Verse six says, “And Joseph died, all his brothers, and all that generation.” What is interesting is the fulfillment of the divine promises of numerous offspring. Joseph was the first son of Jacob’s beloved wife, Rachel. Jealousy of Joseph by his ten older brothers caused them to threaten to kill Joseph but instead sold him into slavery.
In Egypt, Joseph was sold by his cousins the Ishmaelites to Potiphar, the Pharoah’s royal guard captain. Joseph, having been falsely accused of molesting Potiphar’s wife, was thrown into prison. He soon was a trusted aid for the jail keeper as he had been to Potiphar. Joseph eventually interprets a dream Pharoah had. The dream predicted that there would be seven years of plentiful harvest followed by seven years of devastating drought. What this amounted to was Pharaoh gave complete control of the kingdom over to Joseph. Which eventually resulted in Joseph’s family moving from Palestine to Egypt and settling in Goshen.
In the past, as we saw by their selling Joseph into slavery, his brothers were a bit lawless. Exodus opened with verse six, stating that Joseph and all that generation had died. But the descendants of these 12 brothers multiplied and grew strong in numbers until the land was filled with them (Exodus 1:7).

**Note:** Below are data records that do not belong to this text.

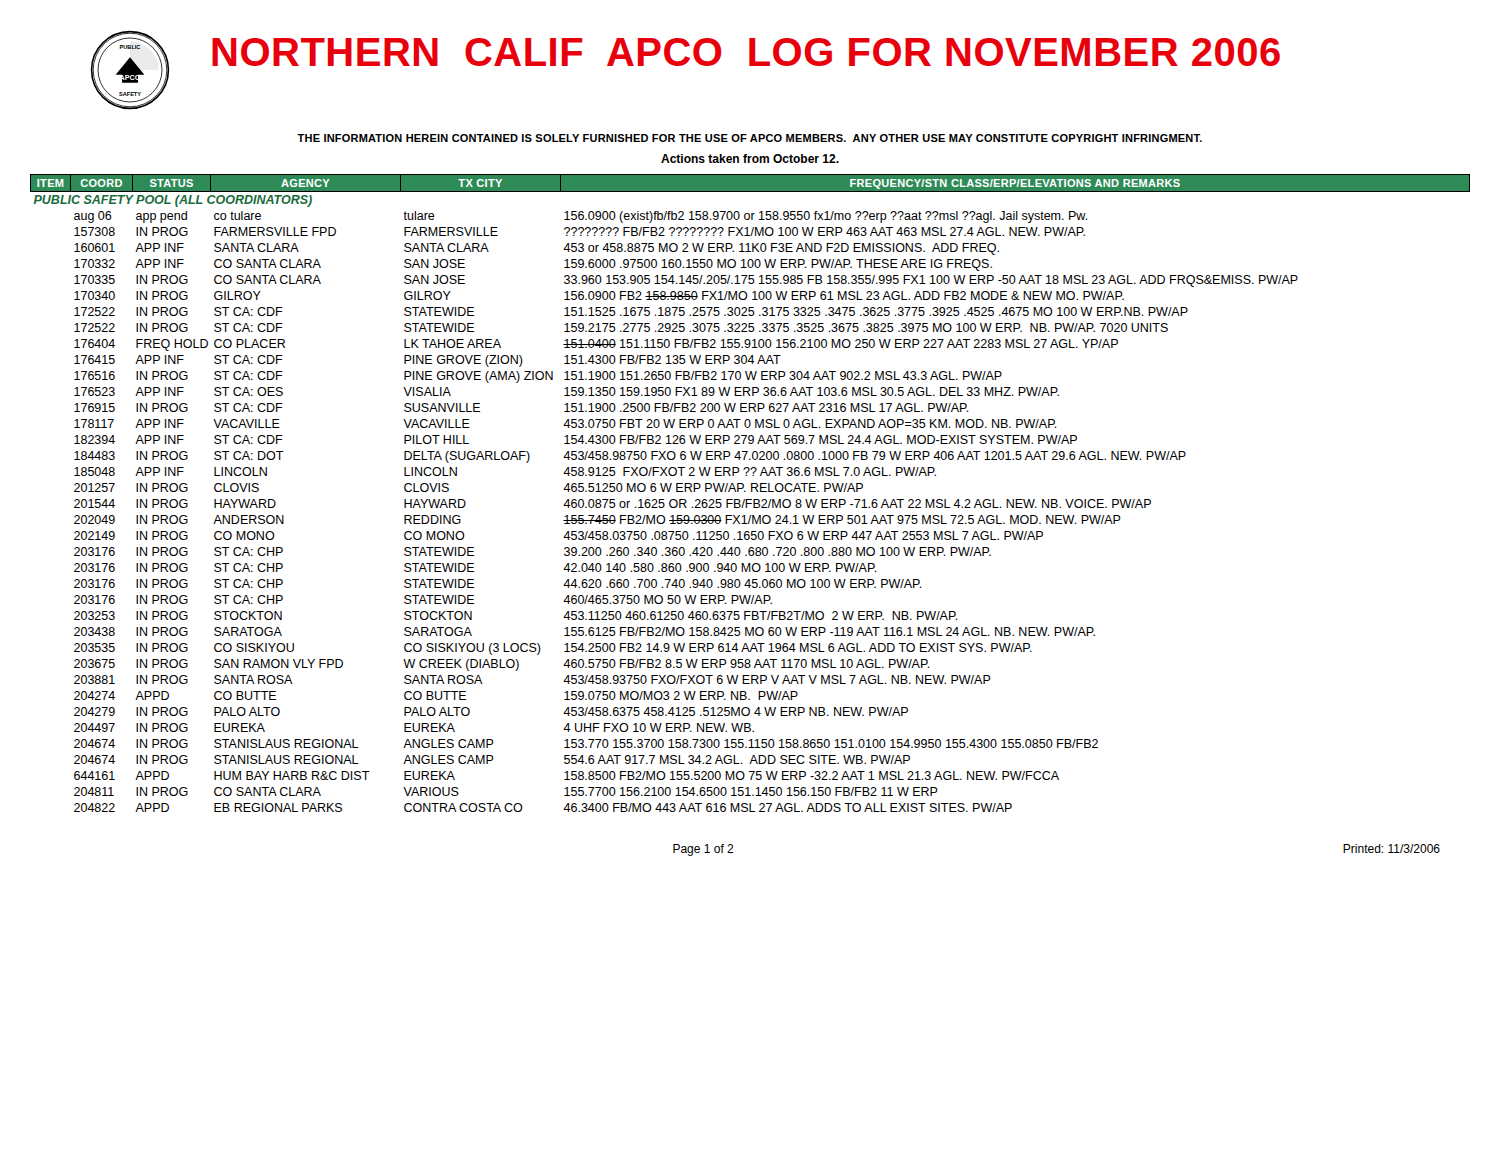PUBLIC SAFETY APCO
NORTHERN CALIF APCO LOG FOR NOVEMBER 2006
THE INFORMATION HEREIN CONTAINED IS SOLELY FURNISHED FOR THE USE OF APCO MEMBERS. ANY OTHER USE MAY CONSTITUTE COPYRIGHT INFRINGMENT.
Actions taken from October 12.
| ITEM | COORD | STATUS | AGENCY | TX CITY | FREQUENCY/STN CLASS/ERP/ELEVATIONS AND REMARKS |
| --- | --- | --- | --- | --- | --- |
| PUBLIC SAFETY POOL (ALL COORDINATORS) |
| | aug 06 | app pend | co tulare | tulare | 156.0900 (exist)fb/fb2 158.9700 or 158.9550 fx1/mo ??erp ??aat ??msl ??agl. Jail system. Pw. |
| | 157308 | IN PROG | FARMERSVILLE FPD | FARMERSVILLE | ???????? FB/FB2 ???????? FX1/MO 100 W ERP 463 AAT 463 MSL 27.4 AGL. NEW. PW/AP. |
| | 160601 | APP INF | SANTA CLARA | SANTA CLARA | 453 or 458.8875 MO 2 W ERP. 11K0 F3E AND F2D EMISSIONS. ADD FREQ. |
| | 170332 | APP INF | CO SANTA CLARA | SAN JOSE | 159.6000 .97500 160.1550 MO 100 W ERP. PW/AP. THESE ARE IG FREQS. |
| | 170335 | IN PROG | CO SANTA CLARA | SAN JOSE | 33.960 153.905 154.145/.205/.175 155.985 FB 158.355/.995 FX1 100 W ERP -50 AAT 18 MSL 23 AGL. ADD FRQS&EMISS. PW/AP |
| | 170340 | IN PROG | GILROY | GILROY | 156.0900 FB2 158.9850 FX1/MO 100 W ERP 61 MSL 23 AGL. ADD FB2 MODE & NEW MO. PW/AP. |
| | 172522 | IN PROG | ST CA: CDF | STATEWIDE | 151.1525 .1675 .1875 .2575 .3025 .3175 3325 .3475 .3625 .3775 .3925 .4525 .4675 MO 100 W ERP.NB. PW/AP |
| | 172522 | IN PROG | ST CA: CDF | STATEWIDE | 159.2175 .2775 .2925 .3075 .3225 .3375 .3525 .3675 .3825 .3975 MO 100 W ERP. NB. PW/AP. 7020 UNITS |
| | 176404 | FREQ HOLD | CO PLACER | LK TAHOE AREA | 151.0400 151.1150 FB/FB2 155.9100 156.2100 MO 250 W ERP 227 AAT 2283 MSL 27 AGL. YP/AP |
| | 176415 | APP INF | ST CA: CDF | PINE GROVE (ZION) | 151.4300 FB/FB2 135 W ERP 304 AAT |
| | 176516 | IN PROG | ST CA: CDF | PINE GROVE (AMA) ZION | 151.1900 151.2650 FB/FB2 170 W ERP 304 AAT 902.2 MSL 43.3 AGL. PW/AP |
| | 176523 | APP INF | ST CA: OES | VISALIA | 159.1350 159.1950 FX1 89 W ERP 36.6 AAT 103.6 MSL 30.5 AGL. DEL 33 MHZ. PW/AP. |
| | 176915 | IN PROG | ST CA: CDF | SUSANVILLE | 151.1900 .2500 FB/FB2 200 W ERP 627 AAT 2316 MSL 17 AGL. PW/AP. |
| | 178117 | APP INF | VACAVILLE | VACAVILLE | 453.0750 FBT 20 W ERP 0 AAT 0 MSL 0 AGL. EXPAND AOP=35 KM. MOD. NB. PW/AP. |
| | 182394 | APP INF | ST CA: CDF | PILOT HILL | 154.4300 FB/FB2 126 W ERP 279 AAT 569.7 MSL 24.4 AGL. MOD-EXIST SYSTEM. PW/AP |
| | 184483 | IN PROG | ST CA: DOT | DELTA (SUGARLOAF) | 453/458.98750 FXO 6 W ERP 47.0200 .0800 .1000 FB 79 W ERP 406 AAT 1201.5 AAT 29.6 AGL. NEW. PW/AP |
| | 185048 | APP INF | LINCOLN | LINCOLN | 458.9125 FXO/FXOT 2 W ERP ?? AAT 36.6 MSL 7.0 AGL. PW/AP. |
| | 201257 | IN PROG | CLOVIS | CLOVIS | 465.51250 MO 6 W ERP PW/AP. RELOCATE. PW/AP |
| | 201544 | IN PROG | HAYWARD | HAYWARD | 460.0875 or .1625 OR .2625 FB/FB2/MO 8 W ERP -71.6 AAT 22 MSL 4.2 AGL. NEW. NB. VOICE. PW/AP |
| | 202049 | IN PROG | ANDERSON | REDDING | 155.7450 FB2/MO 159.0300 FX1/MO 24.1 W ERP 501 AAT 975 MSL 72.5 AGL. MOD. NEW. PW/AP |
| | 202149 | IN PROG | CO MONO | CO MONO | 453/458.03750 .08750 .11250 .1650 FXO 6 W ERP 447 AAT 2553 MSL 7 AGL. PW/AP |
| | 203176 | IN PROG | ST CA: CHP | STATEWIDE | 39.200 .260 .340 .360 .420 .440 .680 .720 .800 .880 MO 100 W ERP. PW/AP. |
| | 203176 | IN PROG | ST CA: CHP | STATEWIDE | 42.040 140 .580 .860 .900 .940 MO 100 W ERP. PW/AP. |
| | 203176 | IN PROG | ST CA: CHP | STATEWIDE | 44.620 .660 .700 .740 .940 .980 45.060 MO 100 W ERP. PW/AP. |
| | 203176 | IN PROG | ST CA: CHP | STATEWIDE | 460/465.3750 MO 50 W ERP. PW/AP. |
| | 203253 | IN PROG | STOCKTON | STOCKTON | 453.11250 460.61250 460.6375 FBT/FB2T/MO 2 W ERP. NB. PW/AP. |
| | 203438 | IN PROG | SARATOGA | SARATOGA | 155.6125 FB/FB2/MO 158.8425 MO 60 W ERP -119 AAT 116.1 MSL 24 AGL. NB. NEW. PW/AP. |
| | 203535 | IN PROG | CO SISKIYOU | CO SISKIYOU (3 LOCS) | 154.2500 FB2 14.9 W ERP 614 AAT 1964 MSL 6 AGL. ADD TO EXIST SYS. PW/AP. |
| | 203675 | IN PROG | SAN RAMON VLY FPD | W CREEK (DIABLO) | 460.5750 FB/FB2 8.5 W ERP 958 AAT 1170 MSL 10 AGL. PW/AP. |
| | 203881 | IN PROG | SANTA ROSA | SANTA ROSA | 453/458.93750 FXO/FXOT 6 W ERP V AAT V MSL 7 AGL. NB. NEW. PW/AP |
| | 204274 | APPD | CO BUTTE | CO BUTTE | 159.0750 MO/MO3 2 W ERP. NB. PW/AP |
| | 204279 | IN PROG | PALO ALTO | PALO ALTO | 453/458.6375 458.4125 .5125MO 4 W ERP NB. NEW. PW/AP |
| | 204497 | IN PROG | EUREKA | EUREKA | 4 UHF FXO 10 W ERP. NEW. WB. |
| | 204674 | IN PROG | STANISLAUS REGIONAL | ANGLES CAMP | 153.770 155.3700 158.7300 155.1150 158.8650 151.0100 154.9950 155.4300 155.0850 FB/FB2 |
| | 204674 | IN PROG | STANISLAUS REGIONAL | ANGLES CAMP | 554.6 AAT 917.7 MSL 34.2 AGL. ADD SEC SITE. WB. PW/AP |
| | 644161 | APPD | HUM BAY HARB R&C DIST | EUREKA | 158.8500 FB2/MO 155.5200 MO 75 W ERP -32.2 AAT 1 MSL 21.3 AGL. NEW. PW/FCCA |
| | 204811 | IN PROG | CO SANTA CLARA | VARIOUS | 155.7700 156.2100 154.6500 151.1450 156.150 FB/FB2 11 W ERP |
| | 204822 | APPD | EB REGIONAL PARKS | CONTRA COSTA CO | 46.3400 FB/MO 443 AAT 616 MSL 27 AGL. ADDS TO ALL EXIST SITES. PW/AP |
Page 1 of 2
Printed: 11/3/2006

It has taken quite a bit of time to build up to verse eight. Verse eight states something exciting. “Now there arose a new king over Egypt, who did not know Joseph.” Wait, Joseph rose to become the second in command of all of Egypt. Yet, this Pharoah doesn’t know who Joseph was. Did this Pharoah not know his history, or is there another meaning within this text?
Joseph, when sold into slavery, had determined to follow God with all his heart. Indeed, life in Egypt was not always easy, for as we have discovered, he was falsely accused and put in prison. Finally, he interprets the king’s dreams and is promoted to second in command. By carefully planning and building storehouses and taxation of the crops of the Egyptians to store up food, Joseph saved Egypt and the surrounding area from starvation during the seven years of horrible drought and famine. How then could this Pharoah not know of Joseph?
When the Pharoah looked back at the history, he understood the life and the person Joseph was and the wonderful things he had done for Egypt. He then looked upon the rest of the descendants of Jacob. He was troubled. These descendants of Jacob were not peace-loving, kind, and gentile people, as Jacob and Joseph had been. Therefore by saying the “Pharoah did not know Joseph,” it is saying that there was little among the descendants of Jacob that was the same as Joseph. The resemblance was minimal. Joseph had honored God and lived by his commandments. But since the time that generation had died, the descendants of Jacob acted more like the Egyptians around them than they resembled Joseph. Therefore, when the author of Exodus says that Pharoah did not know Joseph, it means the children of Israel were living in such a way that they did not resemble the same God-like character as Joseph had.
Why is this important? Because it gives us a better understanding of what happened in the rest of Exodus, but especially the reasoning behind the Pharaoh’s actions from verses 9-22 of chapter 1.